TEXT FOR ANALYSIS →
------------------------------
Background: Upon graduation, newly qualified speech-language therapists are expected to provide services independently. This study describes new graduates’ perceptions of their preparedness to provide services across the scope of the profession and explores associations between perceptions of dysphagia theory and clinical learning curricula with preparedness for adult and paediatric dysphagia service delivery.

Methods: New graduates of six South African universities were recruited to participate in a survey by completing an electronic questionnaire exploring their perceptions of the dysphagia curricula and their preparedness to practise across the scope of the profession of speechlanguage therapy.
------------------------------
BRIEF →
Copy the passage about new speech-language therapy graduates word for word, from "Background: Upon graduation, newly" up to and including "dysphagia service delivery.".

PROVIDED DATA →
------------------------------
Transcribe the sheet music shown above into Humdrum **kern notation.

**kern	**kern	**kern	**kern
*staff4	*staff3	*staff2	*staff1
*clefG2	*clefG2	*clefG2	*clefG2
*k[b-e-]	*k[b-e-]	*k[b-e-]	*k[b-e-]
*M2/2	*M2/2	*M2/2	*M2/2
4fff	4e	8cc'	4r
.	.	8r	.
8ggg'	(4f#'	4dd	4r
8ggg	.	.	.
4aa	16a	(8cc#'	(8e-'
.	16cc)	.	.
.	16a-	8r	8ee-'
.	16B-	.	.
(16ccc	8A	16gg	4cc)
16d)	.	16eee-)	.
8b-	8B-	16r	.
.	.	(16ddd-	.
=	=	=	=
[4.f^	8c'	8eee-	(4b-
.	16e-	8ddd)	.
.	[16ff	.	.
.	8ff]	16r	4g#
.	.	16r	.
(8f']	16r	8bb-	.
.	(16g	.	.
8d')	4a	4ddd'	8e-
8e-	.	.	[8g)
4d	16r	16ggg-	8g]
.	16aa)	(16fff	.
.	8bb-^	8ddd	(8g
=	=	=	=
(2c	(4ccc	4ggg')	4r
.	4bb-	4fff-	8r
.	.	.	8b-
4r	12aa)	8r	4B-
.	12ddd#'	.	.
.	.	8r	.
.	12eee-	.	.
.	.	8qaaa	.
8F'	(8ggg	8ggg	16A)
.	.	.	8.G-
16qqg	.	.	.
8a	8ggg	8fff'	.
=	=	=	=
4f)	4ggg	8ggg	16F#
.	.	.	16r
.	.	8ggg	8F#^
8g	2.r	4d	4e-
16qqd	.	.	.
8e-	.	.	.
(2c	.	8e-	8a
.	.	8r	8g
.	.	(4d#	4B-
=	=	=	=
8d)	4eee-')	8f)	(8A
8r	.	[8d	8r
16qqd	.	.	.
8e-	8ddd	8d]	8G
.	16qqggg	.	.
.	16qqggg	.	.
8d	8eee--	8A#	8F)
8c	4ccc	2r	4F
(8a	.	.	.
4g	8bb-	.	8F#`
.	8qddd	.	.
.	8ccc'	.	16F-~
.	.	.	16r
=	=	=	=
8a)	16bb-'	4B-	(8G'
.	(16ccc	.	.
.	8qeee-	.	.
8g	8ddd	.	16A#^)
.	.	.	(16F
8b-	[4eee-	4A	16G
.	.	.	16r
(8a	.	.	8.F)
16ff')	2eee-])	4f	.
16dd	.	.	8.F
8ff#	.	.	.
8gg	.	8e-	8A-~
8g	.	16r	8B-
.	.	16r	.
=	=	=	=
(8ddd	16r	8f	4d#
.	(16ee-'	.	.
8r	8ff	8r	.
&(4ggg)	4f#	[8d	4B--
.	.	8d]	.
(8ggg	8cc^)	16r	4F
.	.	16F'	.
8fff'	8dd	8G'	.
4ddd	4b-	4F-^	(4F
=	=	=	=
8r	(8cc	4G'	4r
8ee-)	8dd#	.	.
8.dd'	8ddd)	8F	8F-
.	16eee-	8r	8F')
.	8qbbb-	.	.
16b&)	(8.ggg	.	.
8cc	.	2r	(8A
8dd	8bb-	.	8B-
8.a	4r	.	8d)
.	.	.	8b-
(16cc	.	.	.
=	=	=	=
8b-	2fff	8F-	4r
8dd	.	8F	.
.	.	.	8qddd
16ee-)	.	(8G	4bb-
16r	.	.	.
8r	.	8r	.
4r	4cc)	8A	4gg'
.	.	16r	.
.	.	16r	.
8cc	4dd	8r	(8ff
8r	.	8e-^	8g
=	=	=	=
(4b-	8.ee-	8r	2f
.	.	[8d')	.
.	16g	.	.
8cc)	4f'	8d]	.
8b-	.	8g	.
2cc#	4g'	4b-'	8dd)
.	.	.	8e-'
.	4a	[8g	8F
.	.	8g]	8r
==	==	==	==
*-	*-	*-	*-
------------------------------
ANSWER SPACE →
Background: Upon graduation, newly qualified speech-language therapists are expected to provide services independently. This study describes new graduates’ perceptions of their preparedness to provide services across the scope of the profession and explores associations between perceptions of dysphagia theory and clinical learning curricula with preparedness for adult and paediatric dysphagia service delivery.